Exercise objective: Count the lines in the items below that contain the word "chart". Reply with the number alone.

Task inputs:
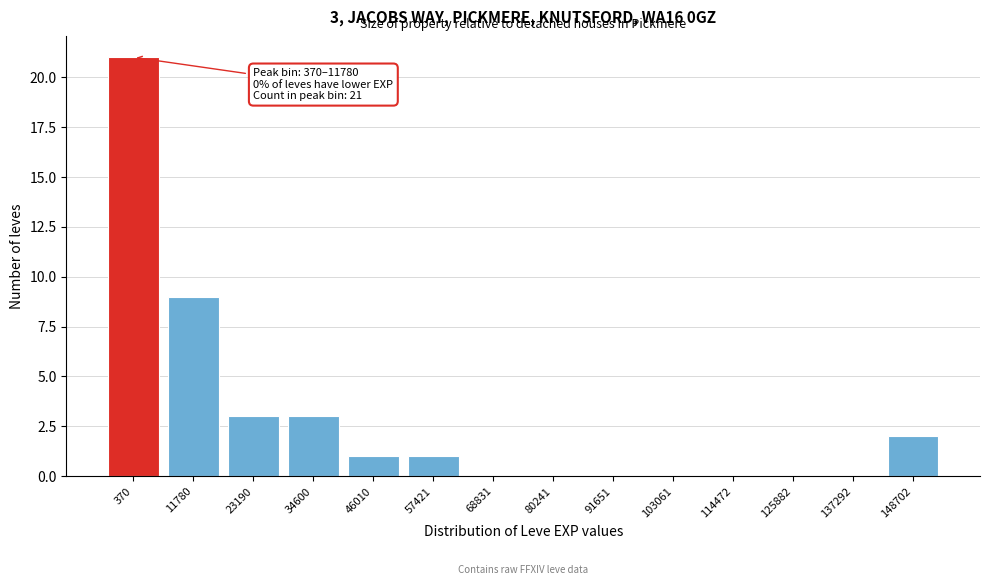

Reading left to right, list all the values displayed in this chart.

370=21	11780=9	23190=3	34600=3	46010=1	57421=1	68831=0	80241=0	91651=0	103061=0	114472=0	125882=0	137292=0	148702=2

* * *

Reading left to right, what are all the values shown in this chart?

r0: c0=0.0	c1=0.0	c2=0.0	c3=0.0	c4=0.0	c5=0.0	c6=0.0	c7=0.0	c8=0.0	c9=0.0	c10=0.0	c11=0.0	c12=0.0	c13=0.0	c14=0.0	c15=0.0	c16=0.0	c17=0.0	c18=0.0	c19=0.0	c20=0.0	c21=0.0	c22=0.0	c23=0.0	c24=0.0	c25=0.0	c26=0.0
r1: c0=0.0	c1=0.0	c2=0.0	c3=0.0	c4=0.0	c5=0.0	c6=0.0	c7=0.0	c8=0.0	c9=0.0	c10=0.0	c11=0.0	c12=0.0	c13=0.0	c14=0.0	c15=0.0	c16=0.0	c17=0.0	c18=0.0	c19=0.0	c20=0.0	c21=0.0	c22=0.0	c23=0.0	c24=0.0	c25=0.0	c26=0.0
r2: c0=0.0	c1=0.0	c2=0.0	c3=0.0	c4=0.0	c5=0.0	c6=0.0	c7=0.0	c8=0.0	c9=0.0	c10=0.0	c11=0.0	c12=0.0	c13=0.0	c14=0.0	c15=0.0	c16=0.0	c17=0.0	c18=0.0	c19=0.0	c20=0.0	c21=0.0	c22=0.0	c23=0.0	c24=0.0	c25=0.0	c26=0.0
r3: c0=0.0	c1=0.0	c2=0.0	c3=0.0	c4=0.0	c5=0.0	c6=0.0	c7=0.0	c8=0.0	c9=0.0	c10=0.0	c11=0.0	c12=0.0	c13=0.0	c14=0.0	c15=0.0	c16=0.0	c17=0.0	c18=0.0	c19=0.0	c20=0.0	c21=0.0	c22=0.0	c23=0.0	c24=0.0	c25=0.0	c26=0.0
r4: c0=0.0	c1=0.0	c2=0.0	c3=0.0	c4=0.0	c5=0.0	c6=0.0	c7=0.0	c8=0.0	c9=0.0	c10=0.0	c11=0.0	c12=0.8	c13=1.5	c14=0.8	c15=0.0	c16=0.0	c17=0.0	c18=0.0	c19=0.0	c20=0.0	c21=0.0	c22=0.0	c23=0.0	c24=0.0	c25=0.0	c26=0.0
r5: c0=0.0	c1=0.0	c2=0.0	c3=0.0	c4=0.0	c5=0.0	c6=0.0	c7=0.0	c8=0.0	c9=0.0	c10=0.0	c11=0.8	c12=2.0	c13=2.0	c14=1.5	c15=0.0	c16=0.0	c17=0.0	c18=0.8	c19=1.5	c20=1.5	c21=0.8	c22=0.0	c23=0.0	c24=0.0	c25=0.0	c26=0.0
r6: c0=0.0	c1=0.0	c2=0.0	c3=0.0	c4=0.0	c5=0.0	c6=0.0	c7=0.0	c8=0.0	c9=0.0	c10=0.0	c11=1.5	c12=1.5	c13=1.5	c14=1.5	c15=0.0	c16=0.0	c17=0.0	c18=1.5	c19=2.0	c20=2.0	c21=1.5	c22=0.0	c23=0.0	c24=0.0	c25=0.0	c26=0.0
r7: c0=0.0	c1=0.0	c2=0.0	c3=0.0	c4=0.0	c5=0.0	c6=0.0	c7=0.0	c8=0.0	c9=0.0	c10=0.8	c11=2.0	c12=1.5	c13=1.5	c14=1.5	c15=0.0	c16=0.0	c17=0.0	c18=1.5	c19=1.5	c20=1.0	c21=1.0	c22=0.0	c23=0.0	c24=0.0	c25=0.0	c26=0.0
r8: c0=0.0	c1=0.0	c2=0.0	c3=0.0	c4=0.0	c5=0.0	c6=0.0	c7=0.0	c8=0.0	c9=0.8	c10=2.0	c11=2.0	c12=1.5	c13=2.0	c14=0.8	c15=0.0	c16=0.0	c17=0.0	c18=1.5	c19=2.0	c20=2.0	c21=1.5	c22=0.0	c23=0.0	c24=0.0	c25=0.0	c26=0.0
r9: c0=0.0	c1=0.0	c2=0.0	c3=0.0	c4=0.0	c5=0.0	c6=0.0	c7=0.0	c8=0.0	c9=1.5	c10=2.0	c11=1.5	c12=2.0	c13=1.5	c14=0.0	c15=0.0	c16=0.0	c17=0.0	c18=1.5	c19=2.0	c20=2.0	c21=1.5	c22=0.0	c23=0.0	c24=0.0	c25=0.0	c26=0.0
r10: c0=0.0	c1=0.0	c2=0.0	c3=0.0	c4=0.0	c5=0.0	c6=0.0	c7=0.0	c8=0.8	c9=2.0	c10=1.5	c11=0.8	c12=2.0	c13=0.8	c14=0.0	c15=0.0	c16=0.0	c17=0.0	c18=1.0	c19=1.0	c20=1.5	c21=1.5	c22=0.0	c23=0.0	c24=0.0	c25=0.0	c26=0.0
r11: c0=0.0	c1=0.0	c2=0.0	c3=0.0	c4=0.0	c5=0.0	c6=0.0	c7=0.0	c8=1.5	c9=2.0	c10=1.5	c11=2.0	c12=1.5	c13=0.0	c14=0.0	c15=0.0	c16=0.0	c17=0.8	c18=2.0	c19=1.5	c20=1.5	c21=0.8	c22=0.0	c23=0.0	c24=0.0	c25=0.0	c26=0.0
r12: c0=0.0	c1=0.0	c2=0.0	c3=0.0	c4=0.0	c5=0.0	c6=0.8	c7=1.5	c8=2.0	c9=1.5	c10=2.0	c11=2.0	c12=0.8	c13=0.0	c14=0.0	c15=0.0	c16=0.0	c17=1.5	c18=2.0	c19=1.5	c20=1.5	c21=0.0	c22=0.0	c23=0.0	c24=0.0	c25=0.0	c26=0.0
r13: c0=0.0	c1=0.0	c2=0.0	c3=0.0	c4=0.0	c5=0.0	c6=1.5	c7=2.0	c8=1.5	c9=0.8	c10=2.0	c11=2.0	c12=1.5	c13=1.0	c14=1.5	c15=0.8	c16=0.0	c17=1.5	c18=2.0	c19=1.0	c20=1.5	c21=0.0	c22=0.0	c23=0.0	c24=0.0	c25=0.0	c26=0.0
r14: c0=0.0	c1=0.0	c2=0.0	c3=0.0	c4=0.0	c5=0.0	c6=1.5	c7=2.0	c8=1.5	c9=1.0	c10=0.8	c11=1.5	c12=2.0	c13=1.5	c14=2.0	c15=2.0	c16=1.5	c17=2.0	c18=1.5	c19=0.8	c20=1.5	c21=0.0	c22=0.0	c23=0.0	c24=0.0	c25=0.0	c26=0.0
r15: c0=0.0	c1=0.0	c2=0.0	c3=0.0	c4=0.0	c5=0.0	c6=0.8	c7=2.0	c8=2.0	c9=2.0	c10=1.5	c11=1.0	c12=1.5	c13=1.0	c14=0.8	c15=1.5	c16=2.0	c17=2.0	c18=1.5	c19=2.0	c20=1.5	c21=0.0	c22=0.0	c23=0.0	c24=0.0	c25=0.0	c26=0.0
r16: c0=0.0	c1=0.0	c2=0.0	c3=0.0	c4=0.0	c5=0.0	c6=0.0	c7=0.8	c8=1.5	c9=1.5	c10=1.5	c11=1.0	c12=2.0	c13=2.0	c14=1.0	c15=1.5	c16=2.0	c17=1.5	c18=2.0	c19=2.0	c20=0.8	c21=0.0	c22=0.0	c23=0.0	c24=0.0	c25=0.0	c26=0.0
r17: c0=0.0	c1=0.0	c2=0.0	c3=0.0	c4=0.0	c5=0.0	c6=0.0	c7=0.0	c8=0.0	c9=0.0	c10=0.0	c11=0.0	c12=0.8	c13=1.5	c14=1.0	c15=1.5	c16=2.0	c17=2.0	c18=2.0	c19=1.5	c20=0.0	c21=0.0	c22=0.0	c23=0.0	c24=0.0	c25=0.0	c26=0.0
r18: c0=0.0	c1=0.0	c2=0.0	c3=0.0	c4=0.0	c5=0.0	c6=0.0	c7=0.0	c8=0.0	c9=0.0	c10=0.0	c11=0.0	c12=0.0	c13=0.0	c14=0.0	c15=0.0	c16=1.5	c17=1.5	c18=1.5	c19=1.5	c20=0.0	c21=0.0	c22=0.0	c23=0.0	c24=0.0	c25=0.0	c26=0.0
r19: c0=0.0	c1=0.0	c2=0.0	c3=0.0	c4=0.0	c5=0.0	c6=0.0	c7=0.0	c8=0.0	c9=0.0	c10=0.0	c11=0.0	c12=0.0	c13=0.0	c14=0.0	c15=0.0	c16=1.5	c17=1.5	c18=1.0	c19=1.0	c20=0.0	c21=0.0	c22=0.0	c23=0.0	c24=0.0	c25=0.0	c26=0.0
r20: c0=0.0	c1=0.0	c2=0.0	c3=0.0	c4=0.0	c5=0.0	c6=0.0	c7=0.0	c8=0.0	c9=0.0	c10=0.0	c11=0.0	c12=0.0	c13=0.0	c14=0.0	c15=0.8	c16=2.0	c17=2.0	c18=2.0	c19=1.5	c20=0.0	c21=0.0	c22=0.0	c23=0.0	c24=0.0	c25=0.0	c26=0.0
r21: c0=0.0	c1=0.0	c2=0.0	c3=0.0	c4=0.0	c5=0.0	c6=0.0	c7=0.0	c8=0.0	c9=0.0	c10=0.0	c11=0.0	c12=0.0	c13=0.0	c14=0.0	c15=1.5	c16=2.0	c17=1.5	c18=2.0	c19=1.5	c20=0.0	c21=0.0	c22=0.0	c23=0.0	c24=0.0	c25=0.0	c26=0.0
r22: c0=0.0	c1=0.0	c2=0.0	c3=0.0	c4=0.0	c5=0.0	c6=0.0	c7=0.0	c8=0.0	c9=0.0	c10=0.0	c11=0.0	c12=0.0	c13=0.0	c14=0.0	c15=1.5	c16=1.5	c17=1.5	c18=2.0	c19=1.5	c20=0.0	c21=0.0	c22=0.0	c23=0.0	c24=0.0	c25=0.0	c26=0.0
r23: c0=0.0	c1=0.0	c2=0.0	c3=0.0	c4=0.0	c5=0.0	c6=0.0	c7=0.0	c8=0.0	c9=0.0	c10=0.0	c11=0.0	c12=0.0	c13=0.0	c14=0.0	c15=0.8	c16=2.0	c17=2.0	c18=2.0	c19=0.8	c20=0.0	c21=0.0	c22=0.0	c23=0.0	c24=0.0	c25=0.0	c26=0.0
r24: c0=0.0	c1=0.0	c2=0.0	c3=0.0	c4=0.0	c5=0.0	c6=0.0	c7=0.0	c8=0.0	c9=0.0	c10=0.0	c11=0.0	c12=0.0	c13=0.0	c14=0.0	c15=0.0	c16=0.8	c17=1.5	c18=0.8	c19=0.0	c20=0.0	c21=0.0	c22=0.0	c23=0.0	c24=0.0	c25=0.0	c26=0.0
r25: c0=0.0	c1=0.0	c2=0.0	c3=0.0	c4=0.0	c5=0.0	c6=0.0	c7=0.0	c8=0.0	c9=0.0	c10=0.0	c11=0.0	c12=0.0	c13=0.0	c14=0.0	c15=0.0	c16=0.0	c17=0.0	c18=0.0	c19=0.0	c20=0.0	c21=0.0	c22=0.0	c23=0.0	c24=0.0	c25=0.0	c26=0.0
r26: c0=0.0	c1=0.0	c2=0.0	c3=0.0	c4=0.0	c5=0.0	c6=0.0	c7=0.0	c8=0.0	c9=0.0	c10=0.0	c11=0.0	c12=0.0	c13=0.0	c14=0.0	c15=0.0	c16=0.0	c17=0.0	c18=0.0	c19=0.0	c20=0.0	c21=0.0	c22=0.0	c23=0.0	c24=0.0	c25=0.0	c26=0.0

Response area: 2